▸ **Given request 1**
List every quantity that the quoted passage in the forum comment on Arctic exploration spells out in words.

*** Excerpt provided

Polar Expressed: What if an ancient story about the Far North came true? - Vigier
http://www.newyorker.com/magazine/2017/04/24/polar-expressed
======
btown
TL;DR 6000 rambling words about Arctic exploration in the 19th century. I
suppose it's a decent overview of a subgenre of literature, with some history
sprinkled in. But if you were expecting "what if X came true" to expound on
the modern-day consequences of X happening, this is all you get:

> For the once enormous icescape ringing the North Pole, the results have been
> dramatic. Since 1980, sea ice in the Arctic has declined thirteen per cent
> each decade. The Greenland Ice Sheet, which is more than a hundred and ten
> thousand years old and covers six hundred and sixty thousand square miles of
> the Far North, has shed two hundred billion tons of water a year since 2003.

******

▸ **Given request 2**
Rename "cyan cross" to "teal plus sign" in the listing below, starting with its first line and going on through the line with "green semicircle: rotated", both included. Change nothing else, and return only those lines.

*** Exercise inputs

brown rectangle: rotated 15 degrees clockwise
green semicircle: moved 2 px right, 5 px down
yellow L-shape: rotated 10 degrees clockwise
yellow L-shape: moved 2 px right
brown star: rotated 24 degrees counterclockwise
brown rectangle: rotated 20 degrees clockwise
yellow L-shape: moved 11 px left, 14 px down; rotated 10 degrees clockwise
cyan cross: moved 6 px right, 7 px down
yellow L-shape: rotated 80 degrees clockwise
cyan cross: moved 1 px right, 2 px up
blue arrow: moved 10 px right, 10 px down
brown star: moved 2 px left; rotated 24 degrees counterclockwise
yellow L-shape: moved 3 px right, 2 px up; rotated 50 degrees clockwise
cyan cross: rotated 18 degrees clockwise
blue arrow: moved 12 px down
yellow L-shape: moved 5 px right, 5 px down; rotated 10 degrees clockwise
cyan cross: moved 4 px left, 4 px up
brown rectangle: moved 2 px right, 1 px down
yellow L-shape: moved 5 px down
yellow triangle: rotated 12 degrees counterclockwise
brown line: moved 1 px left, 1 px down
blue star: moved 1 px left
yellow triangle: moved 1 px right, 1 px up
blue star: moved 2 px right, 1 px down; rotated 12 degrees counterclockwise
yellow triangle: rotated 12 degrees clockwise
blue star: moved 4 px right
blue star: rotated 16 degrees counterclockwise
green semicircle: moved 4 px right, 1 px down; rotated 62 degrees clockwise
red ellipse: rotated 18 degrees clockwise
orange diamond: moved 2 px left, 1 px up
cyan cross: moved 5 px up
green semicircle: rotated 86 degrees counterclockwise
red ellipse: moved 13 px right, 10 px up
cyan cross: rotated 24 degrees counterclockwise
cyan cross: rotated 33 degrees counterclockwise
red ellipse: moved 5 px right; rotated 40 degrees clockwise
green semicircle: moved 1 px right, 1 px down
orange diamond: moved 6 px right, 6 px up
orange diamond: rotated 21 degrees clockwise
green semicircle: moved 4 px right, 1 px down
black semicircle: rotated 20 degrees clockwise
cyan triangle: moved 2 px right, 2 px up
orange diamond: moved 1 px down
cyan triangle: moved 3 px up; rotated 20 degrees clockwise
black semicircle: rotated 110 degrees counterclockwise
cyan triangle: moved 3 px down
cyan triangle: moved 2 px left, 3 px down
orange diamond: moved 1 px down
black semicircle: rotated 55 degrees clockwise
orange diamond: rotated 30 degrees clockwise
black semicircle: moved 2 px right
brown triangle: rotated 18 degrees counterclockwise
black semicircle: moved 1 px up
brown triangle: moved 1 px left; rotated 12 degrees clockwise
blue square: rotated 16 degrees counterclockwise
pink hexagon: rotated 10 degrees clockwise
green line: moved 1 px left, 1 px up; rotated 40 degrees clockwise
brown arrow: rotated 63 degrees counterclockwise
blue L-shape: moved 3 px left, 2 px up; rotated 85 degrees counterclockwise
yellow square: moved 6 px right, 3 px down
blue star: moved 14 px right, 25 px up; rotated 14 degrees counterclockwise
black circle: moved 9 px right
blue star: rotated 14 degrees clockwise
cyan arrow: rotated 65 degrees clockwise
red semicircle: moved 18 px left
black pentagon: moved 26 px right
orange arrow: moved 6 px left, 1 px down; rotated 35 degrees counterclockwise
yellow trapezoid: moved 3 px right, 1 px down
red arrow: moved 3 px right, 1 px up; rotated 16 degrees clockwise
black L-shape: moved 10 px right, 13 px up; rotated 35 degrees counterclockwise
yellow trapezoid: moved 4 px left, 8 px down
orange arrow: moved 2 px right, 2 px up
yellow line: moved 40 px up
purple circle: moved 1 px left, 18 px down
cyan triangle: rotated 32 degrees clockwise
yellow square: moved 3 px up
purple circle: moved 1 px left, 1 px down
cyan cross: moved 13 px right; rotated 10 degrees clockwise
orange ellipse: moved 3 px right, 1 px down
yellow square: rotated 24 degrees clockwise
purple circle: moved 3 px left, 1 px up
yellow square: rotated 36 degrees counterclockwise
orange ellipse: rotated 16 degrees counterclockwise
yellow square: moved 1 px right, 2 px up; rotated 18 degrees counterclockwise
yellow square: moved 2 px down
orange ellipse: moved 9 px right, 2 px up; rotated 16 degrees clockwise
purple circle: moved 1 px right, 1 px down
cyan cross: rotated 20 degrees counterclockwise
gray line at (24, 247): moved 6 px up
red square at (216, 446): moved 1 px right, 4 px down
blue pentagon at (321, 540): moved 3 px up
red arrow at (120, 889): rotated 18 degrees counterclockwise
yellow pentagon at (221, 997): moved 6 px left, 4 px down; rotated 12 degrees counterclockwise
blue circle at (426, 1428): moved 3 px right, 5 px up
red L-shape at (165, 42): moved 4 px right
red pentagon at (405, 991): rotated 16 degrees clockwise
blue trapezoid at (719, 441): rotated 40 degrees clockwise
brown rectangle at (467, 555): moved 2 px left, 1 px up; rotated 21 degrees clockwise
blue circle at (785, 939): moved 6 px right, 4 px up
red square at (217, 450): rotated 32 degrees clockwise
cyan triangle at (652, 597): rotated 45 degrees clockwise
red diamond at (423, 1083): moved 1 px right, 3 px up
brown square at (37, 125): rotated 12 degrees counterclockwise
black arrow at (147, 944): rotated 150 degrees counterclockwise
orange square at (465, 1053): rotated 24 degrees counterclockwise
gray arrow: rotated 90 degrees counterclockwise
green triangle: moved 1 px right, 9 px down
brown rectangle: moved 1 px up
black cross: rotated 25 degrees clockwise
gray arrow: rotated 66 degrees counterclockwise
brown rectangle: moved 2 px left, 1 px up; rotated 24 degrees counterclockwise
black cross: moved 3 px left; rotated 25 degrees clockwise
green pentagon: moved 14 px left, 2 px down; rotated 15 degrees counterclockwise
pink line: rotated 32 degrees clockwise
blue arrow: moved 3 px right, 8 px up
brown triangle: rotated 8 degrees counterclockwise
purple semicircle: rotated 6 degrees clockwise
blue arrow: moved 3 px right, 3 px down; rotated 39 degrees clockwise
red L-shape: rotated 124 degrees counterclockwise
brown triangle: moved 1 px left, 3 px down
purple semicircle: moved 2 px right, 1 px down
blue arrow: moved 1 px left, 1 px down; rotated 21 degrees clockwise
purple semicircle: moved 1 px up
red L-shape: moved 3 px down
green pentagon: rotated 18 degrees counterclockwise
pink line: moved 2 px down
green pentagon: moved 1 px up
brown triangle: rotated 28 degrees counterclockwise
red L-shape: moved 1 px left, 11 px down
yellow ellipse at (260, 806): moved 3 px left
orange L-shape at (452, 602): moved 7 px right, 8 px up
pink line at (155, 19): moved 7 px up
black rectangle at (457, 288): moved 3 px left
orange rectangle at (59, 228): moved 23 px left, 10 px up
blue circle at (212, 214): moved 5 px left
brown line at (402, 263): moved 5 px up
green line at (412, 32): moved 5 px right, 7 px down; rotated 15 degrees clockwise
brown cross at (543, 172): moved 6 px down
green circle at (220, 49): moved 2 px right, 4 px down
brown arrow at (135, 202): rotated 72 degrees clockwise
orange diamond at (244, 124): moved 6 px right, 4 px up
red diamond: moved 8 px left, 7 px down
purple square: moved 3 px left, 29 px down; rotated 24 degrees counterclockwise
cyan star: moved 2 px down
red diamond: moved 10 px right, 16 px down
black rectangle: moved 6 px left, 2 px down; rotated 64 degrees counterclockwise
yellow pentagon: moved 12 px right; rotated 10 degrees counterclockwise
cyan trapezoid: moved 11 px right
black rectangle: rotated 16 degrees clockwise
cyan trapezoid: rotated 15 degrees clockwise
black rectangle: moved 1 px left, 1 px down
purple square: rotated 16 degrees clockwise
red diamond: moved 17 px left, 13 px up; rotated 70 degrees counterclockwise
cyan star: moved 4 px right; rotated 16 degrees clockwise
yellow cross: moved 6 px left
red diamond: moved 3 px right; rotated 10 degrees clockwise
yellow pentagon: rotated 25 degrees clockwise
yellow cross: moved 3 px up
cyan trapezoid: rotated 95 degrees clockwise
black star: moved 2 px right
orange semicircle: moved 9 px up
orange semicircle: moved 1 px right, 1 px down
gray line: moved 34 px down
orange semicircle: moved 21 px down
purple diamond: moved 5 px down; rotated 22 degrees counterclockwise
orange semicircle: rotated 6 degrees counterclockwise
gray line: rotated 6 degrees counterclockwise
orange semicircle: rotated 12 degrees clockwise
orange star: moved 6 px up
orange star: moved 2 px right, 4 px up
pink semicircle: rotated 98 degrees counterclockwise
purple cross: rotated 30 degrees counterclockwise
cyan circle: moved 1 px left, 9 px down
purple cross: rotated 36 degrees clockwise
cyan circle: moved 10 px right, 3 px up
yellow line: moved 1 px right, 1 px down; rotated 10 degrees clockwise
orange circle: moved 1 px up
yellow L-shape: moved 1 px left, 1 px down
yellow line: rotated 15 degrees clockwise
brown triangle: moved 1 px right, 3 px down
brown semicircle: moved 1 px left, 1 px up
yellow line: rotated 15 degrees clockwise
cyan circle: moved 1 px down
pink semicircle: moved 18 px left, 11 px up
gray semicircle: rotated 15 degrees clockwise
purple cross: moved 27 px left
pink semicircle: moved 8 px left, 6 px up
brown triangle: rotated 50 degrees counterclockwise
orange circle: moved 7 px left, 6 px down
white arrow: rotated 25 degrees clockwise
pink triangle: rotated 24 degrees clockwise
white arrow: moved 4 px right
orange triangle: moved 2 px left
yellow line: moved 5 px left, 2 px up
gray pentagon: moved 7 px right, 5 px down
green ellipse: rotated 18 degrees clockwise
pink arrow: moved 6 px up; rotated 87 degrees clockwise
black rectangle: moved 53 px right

******

▸ **Final result 1**
- thirteen per cent
- more than a hundred and ten thousand years
- six hundred and sixty thousand square miles
- two hundred billion tons

▸ **Final result 2**
brown rectangle: rotated 15 degrees clockwise
green semicircle: moved 2 px right, 5 px down
yellow L-shape: rotated 10 degrees clockwise
yellow L-shape: moved 2 px right
brown star: rotated 24 degrees counterclockwise
brown rectangle: rotated 20 degrees clockwise
yellow L-shape: moved 11 px left, 14 px down; rotated 10 degrees clockwise
teal plus sign: moved 6 px right, 7 px down
yellow L-shape: rotated 80 degrees clockwise
teal plus sign: moved 1 px right, 2 px up
blue arrow: moved 10 px right, 10 px down
brown star: moved 2 px left; rotated 24 degrees counterclockwise
yellow L-shape: moved 3 px right, 2 px up; rotated 50 degrees clockwise
teal plus sign: rotated 18 degrees clockwise
blue arrow: moved 12 px down
yellow L-shape: moved 5 px right, 5 px down; rotated 10 degrees clockwise
teal plus sign: moved 4 px left, 4 px up
brown rectangle: moved 2 px right, 1 px down
yellow L-shape: moved 5 px down
yellow triangle: rotated 12 degrees counterclockwise
brown line: moved 1 px left, 1 px down
blue star: moved 1 px left
yellow triangle: moved 1 px right, 1 px up
blue star: moved 2 px right, 1 px down; rotated 12 degrees counterclockwise
yellow triangle: rotated 12 degrees clockwise
blue star: moved 4 px right
blue star: rotated 16 degrees counterclockwise
green semicircle: moved 4 px right, 1 px down; rotated 62 degrees clockwise
red ellipse: rotated 18 degrees clockwise
orange diamond: moved 2 px left, 1 px up
teal plus sign: moved 5 px up
green semicircle: rotated 86 degrees counterclockwise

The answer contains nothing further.